-- start of Extracted data --

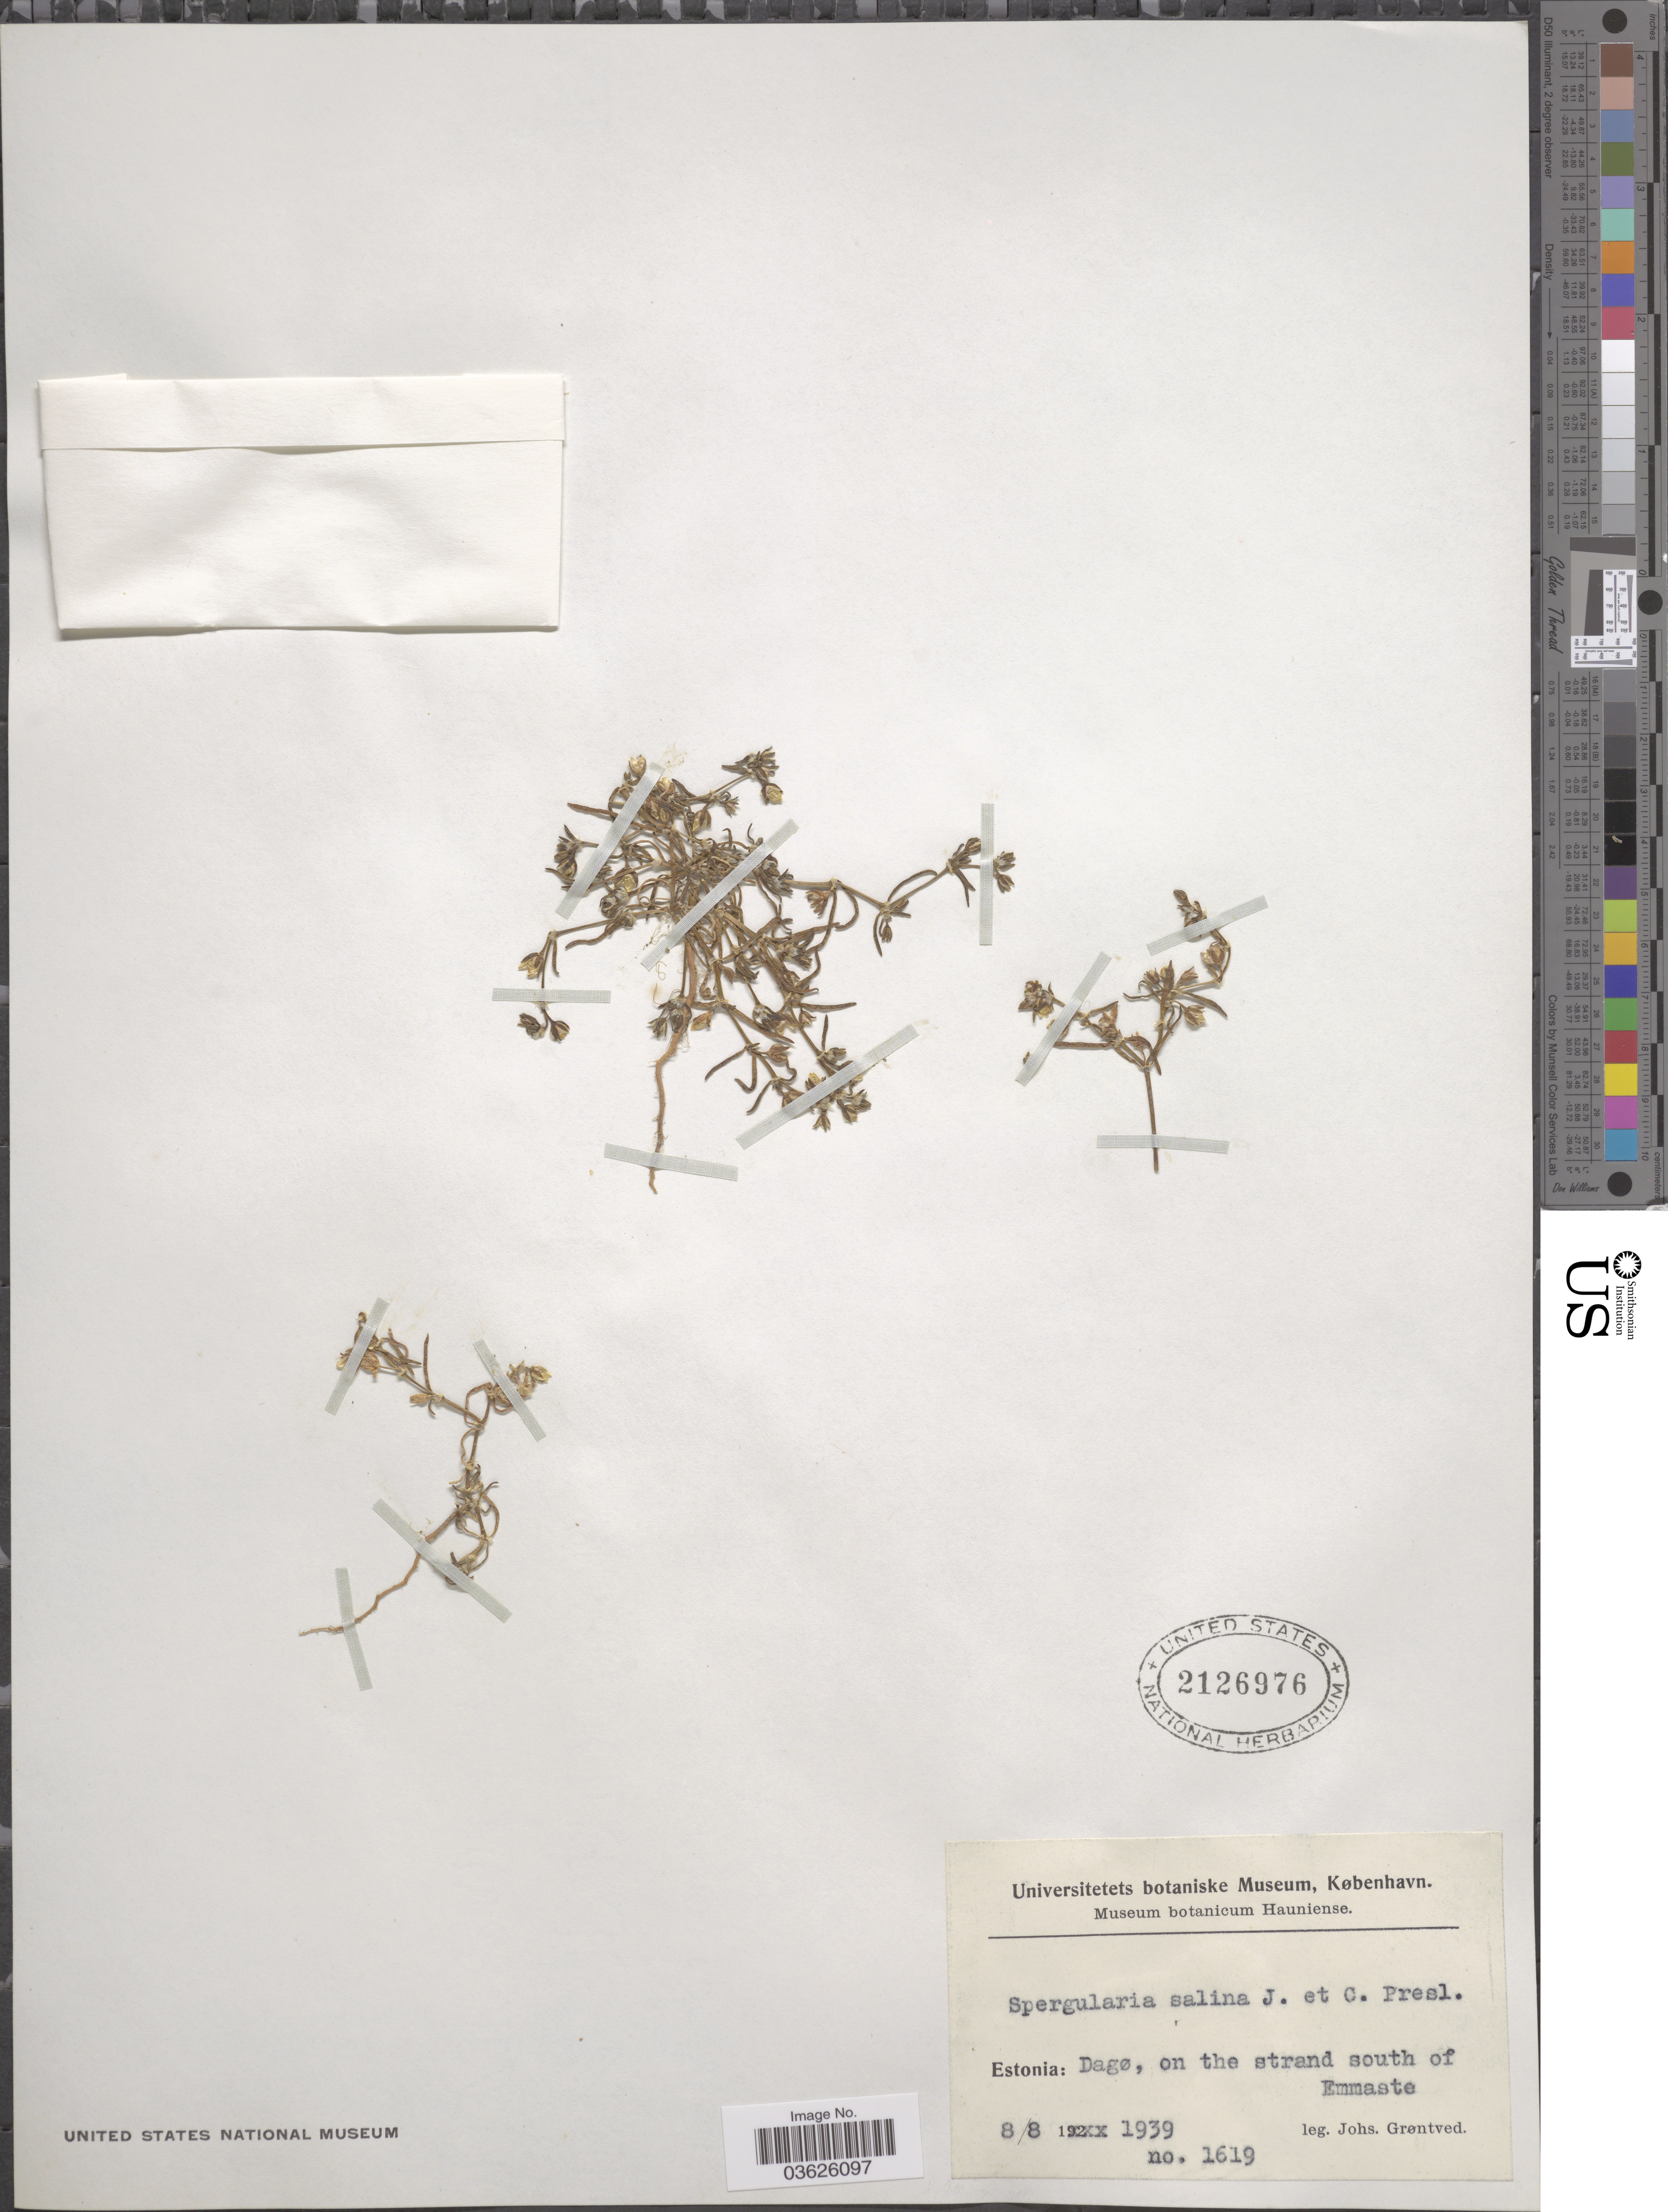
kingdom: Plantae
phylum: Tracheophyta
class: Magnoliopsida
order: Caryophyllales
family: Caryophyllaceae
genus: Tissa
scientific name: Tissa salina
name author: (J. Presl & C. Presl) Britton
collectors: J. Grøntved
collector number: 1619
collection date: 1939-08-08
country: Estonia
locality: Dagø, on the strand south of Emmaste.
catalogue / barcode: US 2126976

-- end of Extracted data --

:: Your objective ::
Return each of these lines word for word, omitting the pictures.

:: Task response ::
kingdom: Plantae
phylum: Tracheophyta
class: Magnoliopsida
order: Caryophyllales
family: Caryophyllaceae
genus: Tissa
scientific name: Tissa salina
name author: (J. Presl & C. Presl) Britton
collectors: J. Grøntved
collector number: 1619
collection date: 1939-08-08
country: Estonia
locality: Dagø, on the strand south of Emmaste.
catalogue / barcode: US 2126976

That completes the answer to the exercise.